Wednesday, January 12, 2011

White paper? lists 42 different definitions for the word white.

There might be just as many forms of the term “white paper.”

White papers are sometimes academic, though quite often they’re little more than marketing tools printed on white paper – used to help pitch a product or lobby for an idea.

Which brings us to a recent “white paper,” and I use that term loosely, regarding sleep apnea and a company which promises to help drivers with “their unhealthy lifestyles” (their words).

ACS outlines the seven steps its product requires of drivers so they can prove they’ve been treated for apnea.

I’ll let the “white paper” speak for itself.

“In order to stay up long hours, many drivers smoke and eat junk food to ease road boredom. The daily environment of an over the road driver can be lonely and mundane. Eating and smoking tend to alleviate some of the anxiety caused by being away from home. … Most Truck Load drivers deprive themselves of years of living due to their unhealthy life style.”

Hmmm. Rather than quote any science here, they’re going to play armchair psychologist and leap from truckers being lonely, to truckers eating and smoking, to depriving themselves of being healthy, to not sleeping well.

That’s certainly one person’s unsupported assertion.

Of course, they failed to explore major concerns of drivers that hurt sleep and stress levels; things like a lack of safe parking, restrictive idling bans, and shipper and receiver issues.

The paper goes on to estimate that 86 percent of drivers are overweight, which is up markedly from other credible estimates of 55 percent.

As Land Line Magazine has reported, ties between medical supply companies, academic researchers and others – including one U.S. Senator – have been detailed.

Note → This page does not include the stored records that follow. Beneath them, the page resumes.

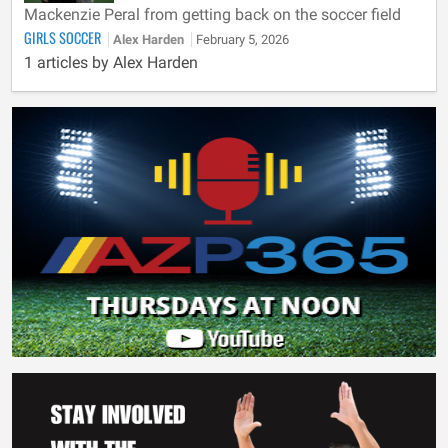
Mackenzie Peral from getting back on the soccer field
GIRLS SOCCER
Alex Harden
February 5, 2026
1 articles by Alex Harden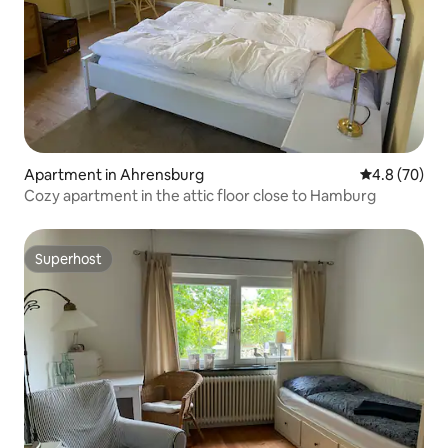
Apartment in Ahrensburg
4.8 out of 5 
4.8 (70)
Cozy apartment in the attic floor close to Hamburg
Superhost
Superhost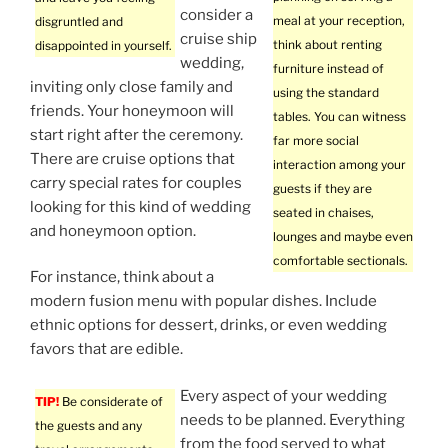
consider a
meal at your reception,
disgruntled and
cruise ship
think about renting
disappointed in yourself.
wedding,
furniture instead of
inviting only close family and
using the standard
friends. Your honeymoon will
tables. You can witness
start right after the ceremony.
far more social
There are cruise options that
interaction among your
carry special rates for couples
guests if they are
looking for this kind of wedding
seated in chaises,
and honeymoon option.
lounges and maybe even
comfortable sectionals.
For instance, think about a
modern fusion menu with popular dishes. Include
ethnic options for dessert, drinks, or even wedding
favors that are edible.
Every aspect of your wedding
TIP!
Be considerate of
needs to be planned. Everything
the guests and any
from the food served to what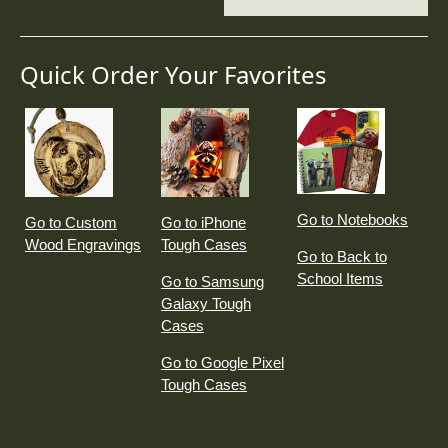
Quick Order Your Favorites
Go to Notebooks
Go to Custom
Go to iPhone
Wood Engravings
Tough Cases
Go to Back to
School Items
Go to Samsung
Galaxy Tough
Cases
Go to Google Pixel
Tough Cases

Because ACS is “a Xerox company,” one can’t help but think the publicly traded giant wouldn’t mind truckers being required to purchase their products.

“With ACS on the driver and carrier’s side, the chances of waking a sleeping giant is increasing rapidly,” the paper says.

Instead of publishing more, ahem, white papers – ACS would do well by truckers to get facts straight and refrain from lobbying for more restrictions drivers must deal with.

Hinting that drivers are “Sleeping Giant(s)” and judging lifestyles doesn’t help oxygen levels or sleep cycles of anyone, and doesn’t solve real problems that do affect driver health.